7 rules for protecting yourself

Counterfeiting is not always obvious. Follow several simple rules to avoid unknowingly purchasing counterfeit goods.

1. Avoid buying overly cheap products; a very low price may be inviting, but it is an indicator of poor quality; it may seem like a great deal, but you are actually buying a product which will not last and will deteriorate much more quickly than the original.
2. Always use authorised dealers for your purchases, as they offer clear warranties on the origin of the goods; be wary of products usually sold through official sales channels which are being sold on the street or on the beach by illegal vendors, at impromptu stalls and market stalls, etc.
3. Before making expensive purchases, always consult people who have greater knowledge of the product.
4. Always check the labels on the products you purchase (it is their "identity card") and be wary of those with extremely small or unclear writing or lacking any indications of origin and the "CE mark": the most correct labels are those which guarantee the best knowledge of the product: transparency of the trademark, production process, place of manufacture and characteristics.

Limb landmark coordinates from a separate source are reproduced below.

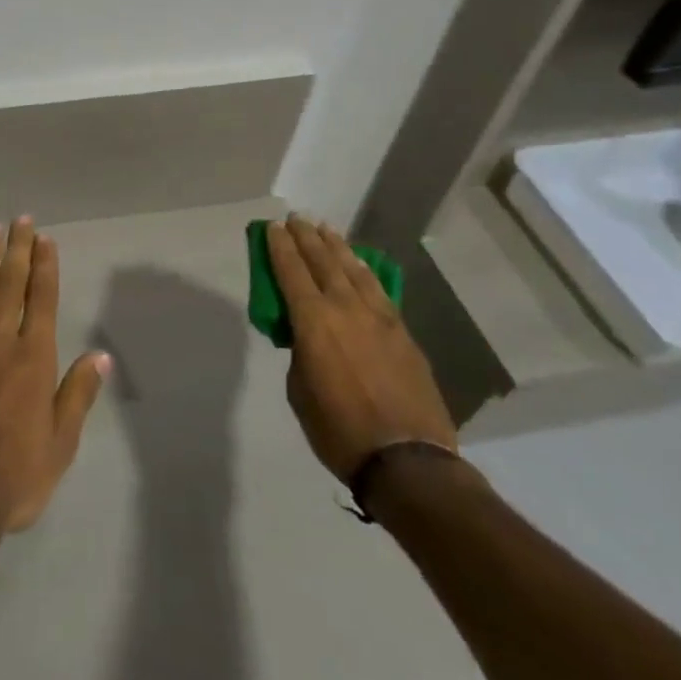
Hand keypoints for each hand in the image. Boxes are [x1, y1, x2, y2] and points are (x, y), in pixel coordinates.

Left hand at [0, 217, 110, 534]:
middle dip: (18, 249)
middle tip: (21, 220)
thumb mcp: (61, 445)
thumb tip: (100, 356)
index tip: (44, 238)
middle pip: (10, 285)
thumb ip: (78, 395)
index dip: (44, 266)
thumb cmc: (14, 478)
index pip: (42, 300)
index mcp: (33, 359)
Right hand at [269, 216, 456, 482]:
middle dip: (306, 237)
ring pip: (354, 270)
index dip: (279, 246)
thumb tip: (308, 340)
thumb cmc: (339, 430)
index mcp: (313, 321)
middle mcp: (346, 308)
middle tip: (296, 218)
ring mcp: (380, 318)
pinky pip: (378, 289)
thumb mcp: (300, 391)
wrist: (408, 461)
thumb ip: (300, 354)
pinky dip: (364, 271)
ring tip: (326, 229)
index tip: (272, 227)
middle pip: (323, 261)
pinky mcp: (403, 333)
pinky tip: (360, 264)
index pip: (291, 271)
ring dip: (337, 247)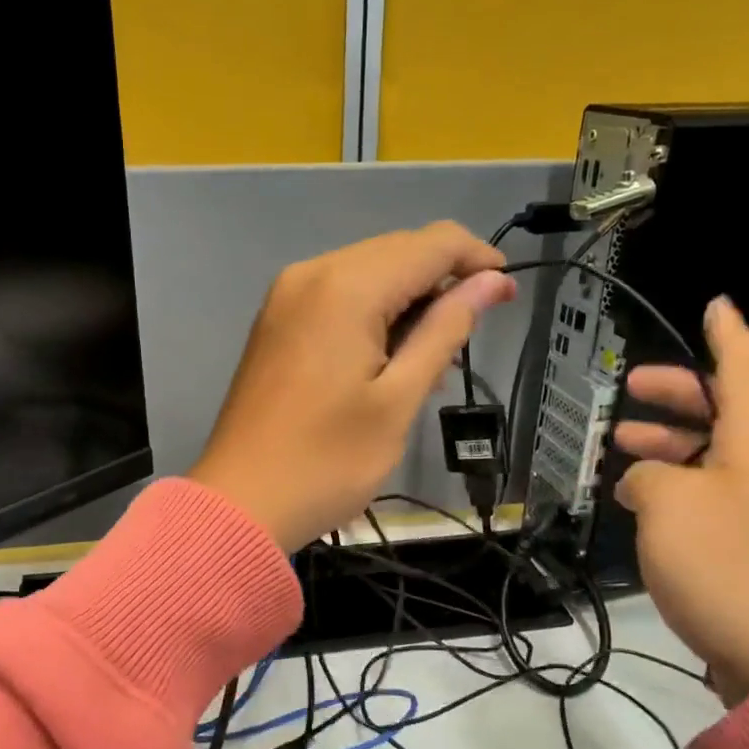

5. Only purchase products with undamaged packets and packaging, with the manufacturer's name, checking their origin and any quality marks or certification.
6. Be wary of "door to door sales": if you do not receive precise information on the seller's identity and contact details (telephone number, domicile, etc.), these may be counterfeit products.
7. Pay particular care when purchasing products over the Internet or through television programs, particularly when it is not possible to see the goods before purchasing them and return them once received.
In order to support responsible choices by consumers five Anti-counterfeiting guidebooks (sub-titled “Knowing about problems in order to deal with them better”) are available, prepared by the Directorate-General in collaboration with consumer and business associations. Each Guidebook is dedicated to a merchandise sector particularly affected by this phenomenon: food, clothing and accessories, toys, cosmetics, spare parts for cars/motorbikes and household appliances. Dynamic and attractive graphics and simple and direct language are used in the five Guidebooks to present the different types of counterfeiting, the specific precautions to adopt for each sector upon purchase, the procedures in the case of non-original or faulty products, regulations supporting claims.